外貨建てMMFは、外貨で運用される公社債投資信託の一種であり、日本の円預金とは異なるのはもちろんのこと、外貨預金とも異なる特徴を持っています。
外貨建てMMFの特徴と運用方法
外貨建てMMF(マネー・マーケット・ファンド)とは、米ドルや豪ドルなど、外貨で運用される公社債投資信託のひとつです。
公社債投資信託とは、組み入れる銘柄に一切株式が入らない投資信託のことで、国債や地方債、社債などを投資対象としています。
そのため、リスクが小さく、比較的安全性が高いとされています。
安定した利回りを目指せるのもメリットのひとつで、得られた分配金は原則として自動的に再投資されます。長期で保有すれば複利効果も期待できるでしょう。
ただし、外貨建てMMFは預金ではないので、元本保証はありません。
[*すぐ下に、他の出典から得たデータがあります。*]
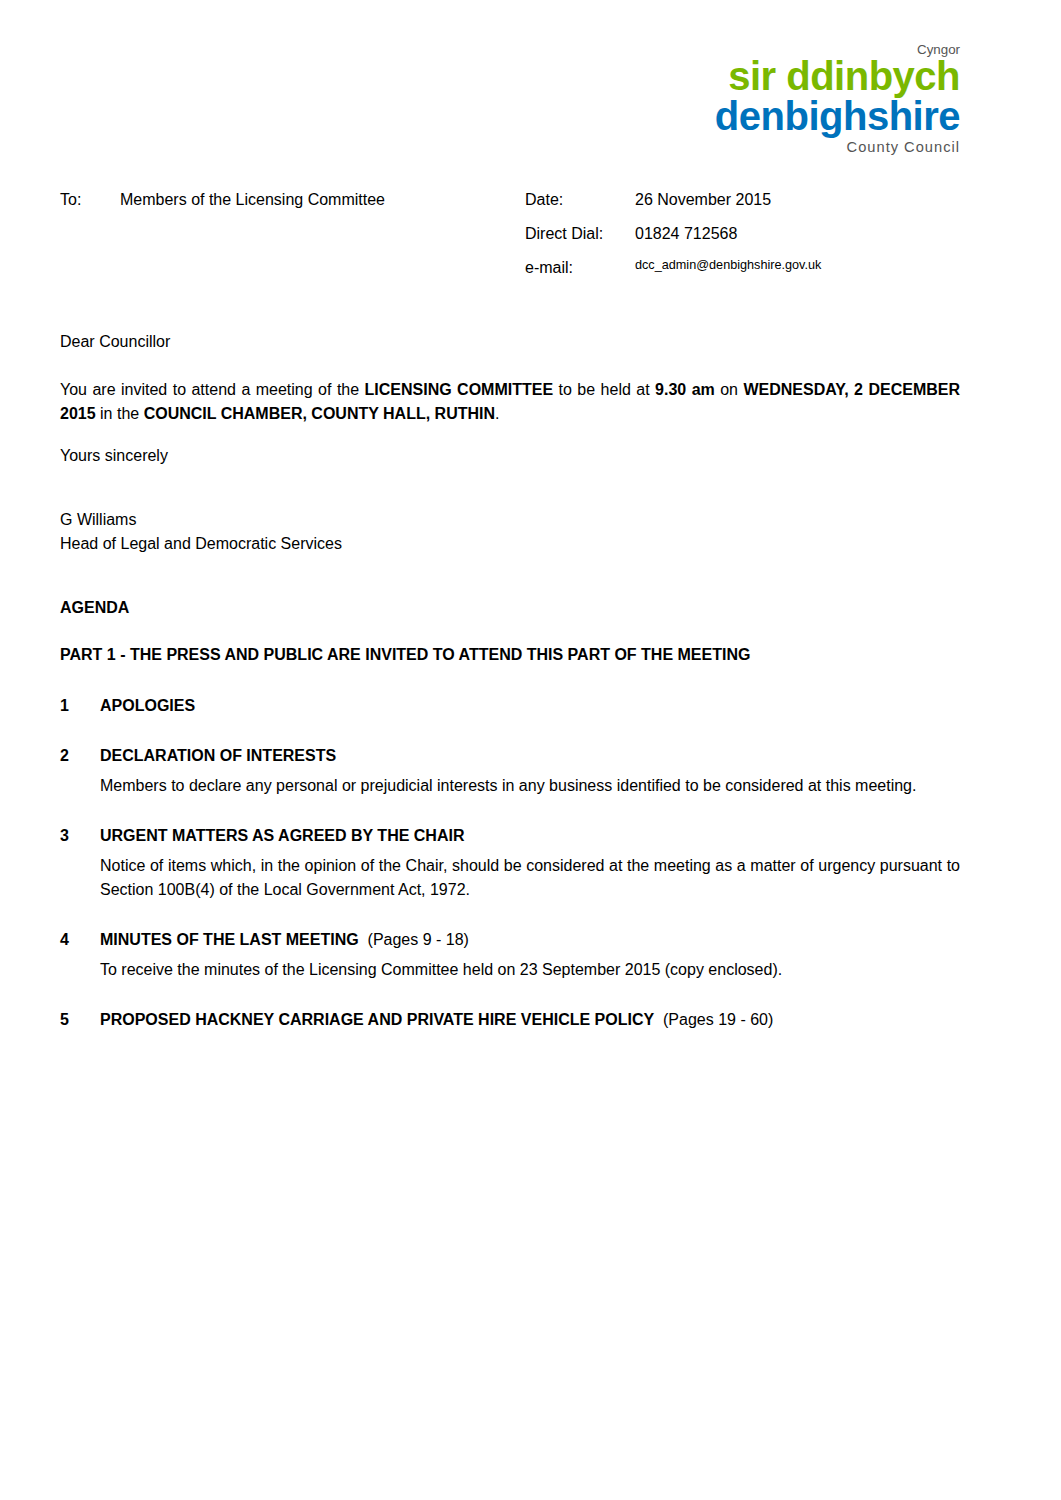Cyngor
sir ddinbych
denbighshire
County Council
| To: | Members of the Licensing Committee | Date: | 26 November 2015 |
| | | Direct Dial: | 01824 712568 |
| | | e-mail: | dcc_admin@denbighshire.gov.uk |
Dear Councillor
You are invited to attend a meeting of the LICENSING COMMITTEE to be held at 9.30 am on WEDNESDAY, 2 DECEMBER 2015 in the COUNCIL CHAMBER, COUNTY HALL, RUTHIN.
Yours sincerely
G Williams
Head of Legal and Democratic Services
AGENDA
PART 1 - THE PRESS AND PUBLIC ARE INVITED TO ATTEND THIS PART OF THE MEETING
1
APOLOGIES
2
DECLARATION OF INTERESTS
Members to declare any personal or prejudicial interests in any business identified to be considered at this meeting.
3
URGENT MATTERS AS AGREED BY THE CHAIR
Notice of items which, in the opinion of the Chair, should be considered at the meeting as a matter of urgency pursuant to Section 100B(4) of the Local Government Act, 1972.
4
MINUTES OF THE LAST MEETING (Pages 9 - 18)
To receive the minutes of the Licensing Committee held on 23 September 2015 (copy enclosed).
5
PROPOSED HACKNEY CARRIAGE AND PRIVATE HIRE VEHICLE POLICY (Pages 19 - 60)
運用成績や為替レートの変動によっては、投資額を下回る可能性があります。
外貨預金との違い
外貨建てMMFとよく比較されるのが「外貨預金」です。どちらも外貨で資産を保有する点は共通していますが、その性質は異なります。
下記の表で違いを確認してみましょう。
特に注目したいのは税制です。
外貨預金の場合、利息に対しては、源泉分離で20.315%が課税されます。為替差益は雑所得として、給与所得などと合算して課税される総合課税の対象となります。したがって、所得が多いほど税率が高くなります。
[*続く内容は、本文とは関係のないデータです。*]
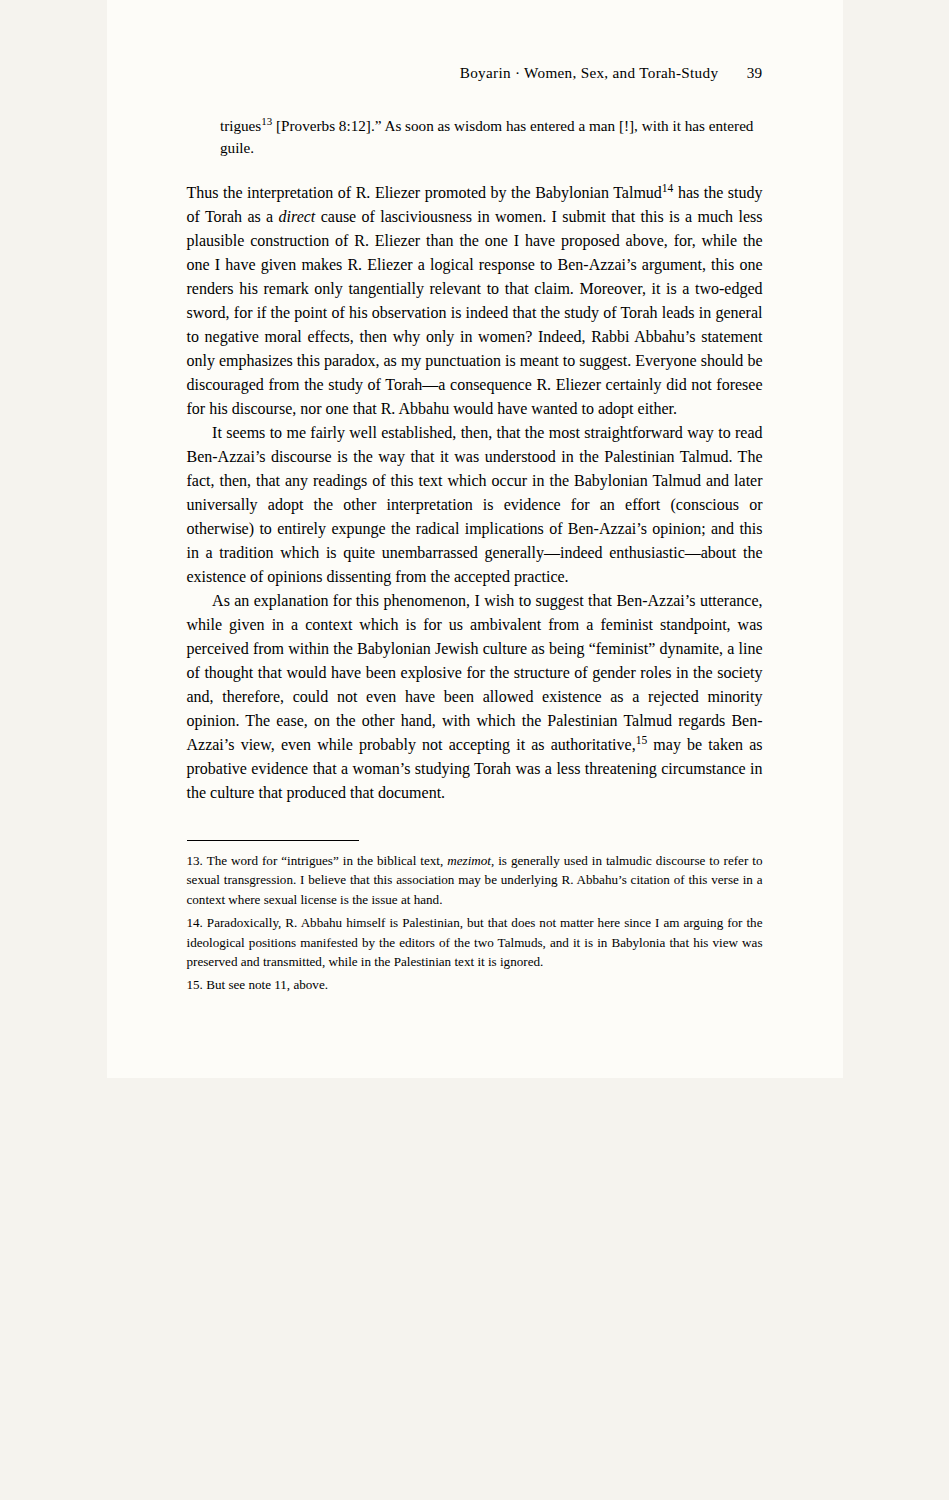Boyarin · Women, Sex, and Torah-Study 39
trigues13 [Proverbs 8:12].” As soon as wisdom has entered a man [!], with it has entered guile.
Thus the interpretation of R. Eliezer promoted by the Babylonian Talmud14 has the study of Torah as a direct cause of lasciviousness in women. I submit that this is a much less plausible construction of R. Eliezer than the one I have proposed above, for, while the one I have given makes R. Eliezer a logical response to Ben-Azzai’s argument, this one renders his remark only tangentially relevant to that claim. Moreover, it is a two-edged sword, for if the point of his observation is indeed that the study of Torah leads in general to negative moral effects, then why only in women? Indeed, Rabbi Abbahu’s statement only emphasizes this paradox, as my punctuation is meant to suggest. Everyone should be discouraged from the study of Torah—a consequence R. Eliezer certainly did not foresee for his discourse, nor one that R. Abbahu would have wanted to adopt either.
It seems to me fairly well established, then, that the most straightforward way to read Ben-Azzai’s discourse is the way that it was understood in the Palestinian Talmud. The fact, then, that any readings of this text which occur in the Babylonian Talmud and later universally adopt the other interpretation is evidence for an effort (conscious or otherwise) to entirely expunge the radical implications of Ben-Azzai’s opinion; and this in a tradition which is quite unembarrassed generally—indeed enthusiastic—about the existence of opinions dissenting from the accepted practice.
As an explanation for this phenomenon, I wish to suggest that Ben-Azzai’s utterance, while given in a context which is for us ambivalent from a feminist standpoint, was perceived from within the Babylonian Jewish culture as being “feminist” dynamite, a line of thought that would have been explosive for the structure of gender roles in the society and, therefore, could not even have been allowed existence as a rejected minority opinion. The ease, on the other hand, with which the Palestinian Talmud regards Ben-Azzai’s view, even while probably not accepting it as authoritative,15 may be taken as probative evidence that a woman’s studying Torah was a less threatening circumstance in the culture that produced that document.
13. The word for “intrigues” in the biblical text, mezimot, is generally used in talmudic discourse to refer to sexual transgression. I believe that this association may be underlying R. Abbahu’s citation of this verse in a context where sexual license is the issue at hand.
14. Paradoxically, R. Abbahu himself is Palestinian, but that does not matter here since I am arguing for the ideological positions manifested by the editors of the two Talmuds, and it is in Babylonia that his view was preserved and transmitted, while in the Palestinian text it is ignored.
15. But see note 11, above.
外貨建てMMFの場合、分配金は20.315%の源泉分離課税、為替差益は譲渡所得と合算され、他の所得とは分離して課税されます(申告分離課税)。税率は一律20.315%です。ちなみに、外貨建てMMFはNISAの対象外です。
また、外貨建てMMFに関しては、一般的に特定口座を通じて購入するため、同じ口座内であれば自動的に損益通算ができるほか、確定申告も可能です。これは外貨預金では行えません。
一方、外貨預金は、預け入れた金融機関が破綻した場合、「預金保険制度(ペイオフ)」の対象外です。
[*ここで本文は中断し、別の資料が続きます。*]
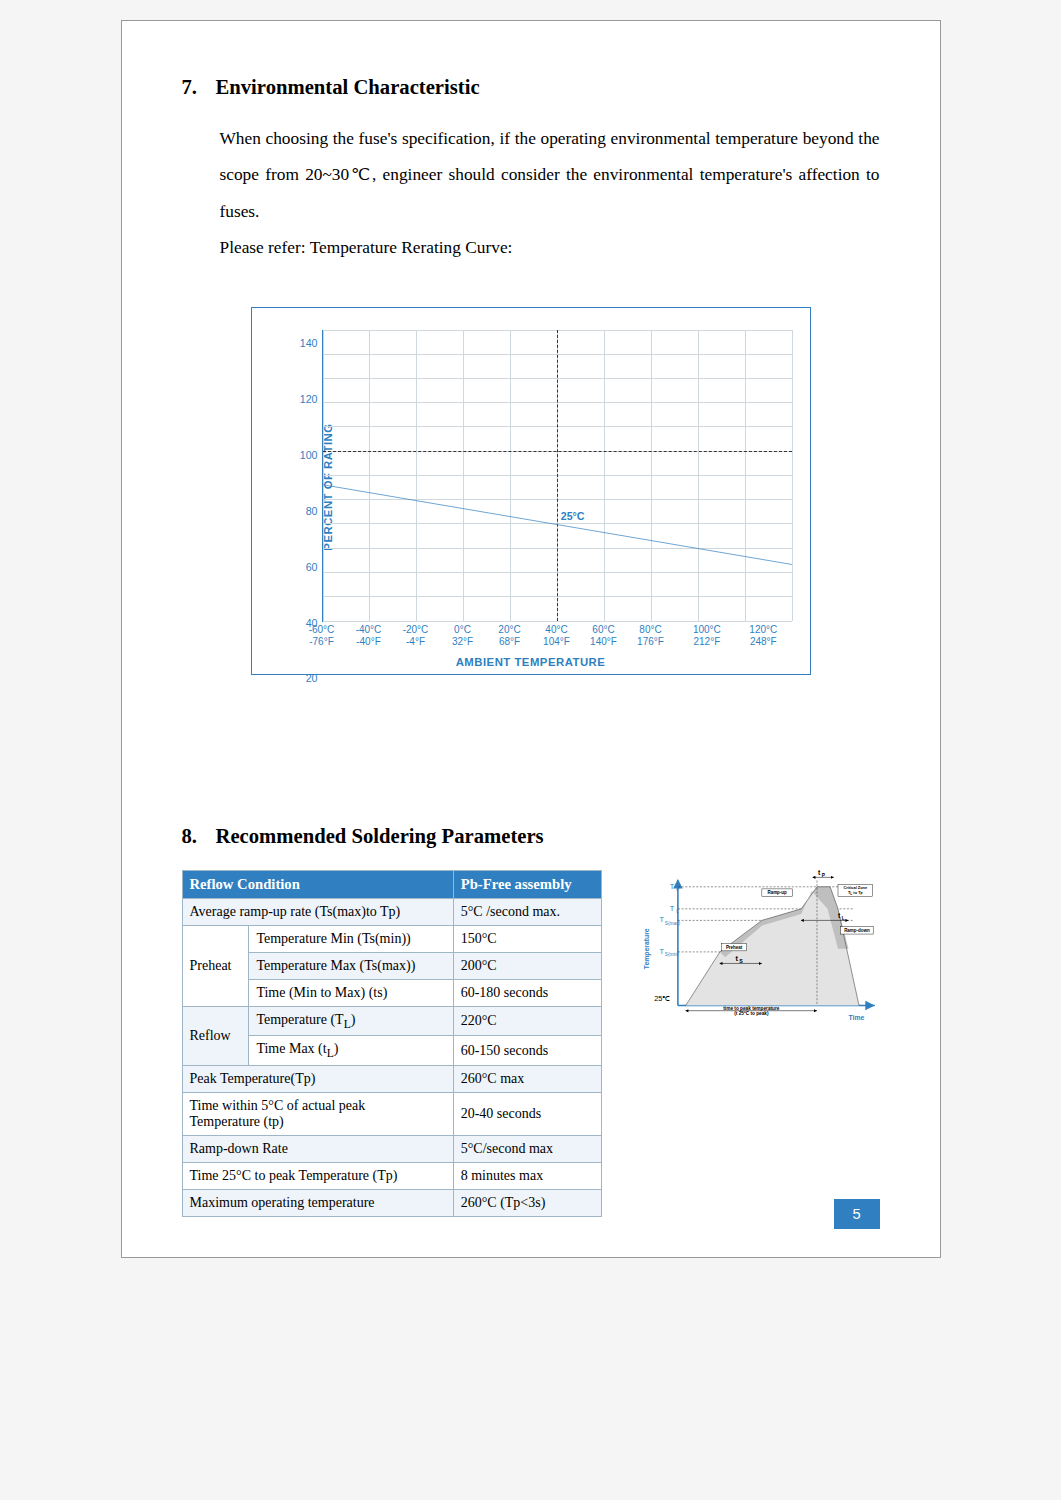7. Environmental Characteristic
When choosing the fuse's specification, if the operating environmental temperature beyond the scope from 20~30℃, engineer should consider the environmental temperature's affection to fuses.
Please refer: Temperature Rerating Curve:
PERCENT OF RATING
140 120 100 80 60 40 20
25°C
-60°C
-76°F -40°C
-40°F -20°C
-4°F 0°C
32°F 20°C
68°F 40°C
104°F 60°C
140°F 80°C
176°F 100°C
212°F 120°C
248°F
AMBIENT TEMPERATURE
8. Recommended Soldering Parameters
| Reflow Condition | Pb-Free assembly |
| --- | --- |
| Average ramp-up rate (Ts(max)to Tp) | 5°C /second max. |
| Preheat | Temperature Min (Ts(min)) | 150°C |
| Temperature Max (Ts(max)) | 200°C |
| Time (Min to Max) (ts) | 60-180 seconds |
| Reflow | Temperature (T L ) | 220°C |
| Time Max (t L ) | 60-150 seconds |
| Peak Temperature(Tp) | 260°C max |
| Time within 5°C of actual peak Temperature (tp) | 20-40 seconds |
| Ramp-down Rate | 5°C/second max |
| Time 25°C to peak Temperature (Tp) | 8 minutes max |
| Maximum operating temperature | 260°C (Tp<3s) |
Temperature Time T P T L T S(max) T S(min) 25℃ t P t L t S time to peak temperature (t 25ºC to peak) Ramp-up Critical Zone TL to TP Ramp-down Preheat
5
外貨建てMMFは投資信託なので、そもそも同制度の対象外ですが、MMFは信託財産として分別管理されています。
販売した証券会社が破綻しても資産は保全されるので、この点も大きな違いと言えるでしょう。
外貨建てMMFをおすすめしない4つの理由
外貨建てMMFは円預金よりも高い利回りが期待できる一方で、専門家からは「おすすめしない」という声も聞かれます。その背景には、初心者が見落としがちなリスクやコストが存在します。
主な5つの理由を具体的に解説します。
理由①為替リスクで元本割れの可能性がある
外貨建てMMFをおすすめしにくい最大の理由は、「為替変動リスク」にあります。
これは、円と外貨を交換する際のレート変動によって、資産の価値が大きく変わってしまうリスクのことです。このリスクは外貨預金にもあります。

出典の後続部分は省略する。